Caveats and limitations
Projects are an incredibly useful tool, but there are important boundaries to be aware of. In project-only memory, for example, you don't get a list of saved memories in ChatGPT like you do with default memory, so there is no granular delete option. If you want the model to stop pulling from a file or conversation, you must either remove that item from the project or delete it entirely.
Access also depends on your plan. Enterprise users only get project-only memory if their workspace has Memory enabled and they've turned on personal memory. Free, Plus, and Pro users can use it too, but only if "Reference saved memories" and "Reference chat history" are enabled in their settings.

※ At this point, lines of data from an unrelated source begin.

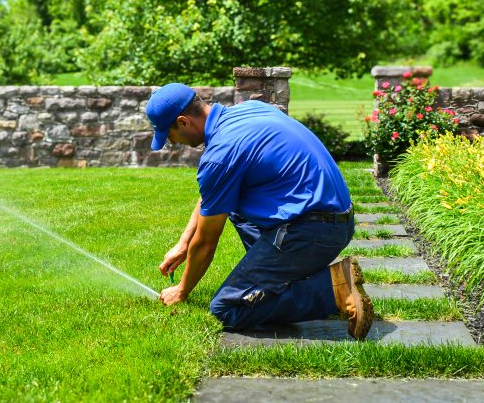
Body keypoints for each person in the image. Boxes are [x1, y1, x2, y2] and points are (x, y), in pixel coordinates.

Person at [145, 82, 373, 339]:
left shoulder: (221, 154)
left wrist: (182, 290)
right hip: (335, 220)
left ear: (183, 122)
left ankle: (333, 290)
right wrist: (183, 243)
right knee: (232, 205)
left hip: (312, 231)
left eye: (169, 134)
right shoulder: (249, 110)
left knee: (226, 309)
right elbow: (212, 195)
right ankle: (276, 279)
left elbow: (207, 242)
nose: (172, 143)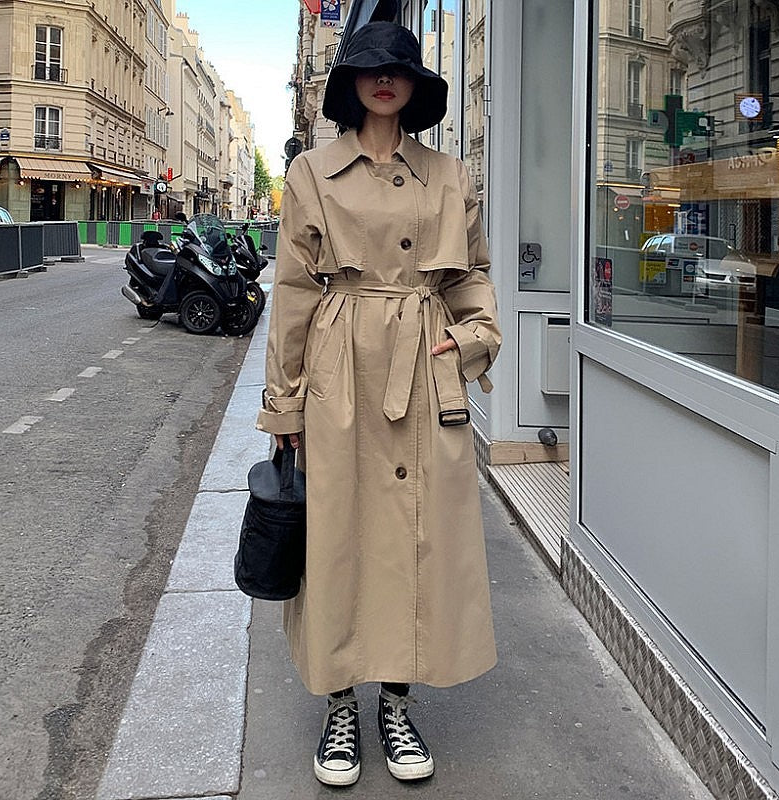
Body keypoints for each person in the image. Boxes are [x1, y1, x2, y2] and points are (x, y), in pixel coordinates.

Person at [257, 21, 501, 787]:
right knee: (336, 538)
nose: (385, 79)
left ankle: (395, 702)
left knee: (418, 538)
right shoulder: (310, 173)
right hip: (340, 371)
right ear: (350, 85)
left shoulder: (451, 175)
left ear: (416, 85)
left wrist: (471, 343)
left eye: (399, 68)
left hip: (423, 366)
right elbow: (294, 295)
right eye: (370, 69)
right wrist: (285, 408)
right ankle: (339, 705)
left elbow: (474, 277)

Another thing that differs by subscription type is data handling. If you're on an Edu, Business, or Enterprise plan, data from your Project is not used for training OpenAI's models. By contrast, data from Free, Plus, and Pro accounts can be used for training if the "Improve the model for everyone" setting is enabled. However, you can turn that off in Settings — go to your profile > Settings > Data Control and toggle the option off.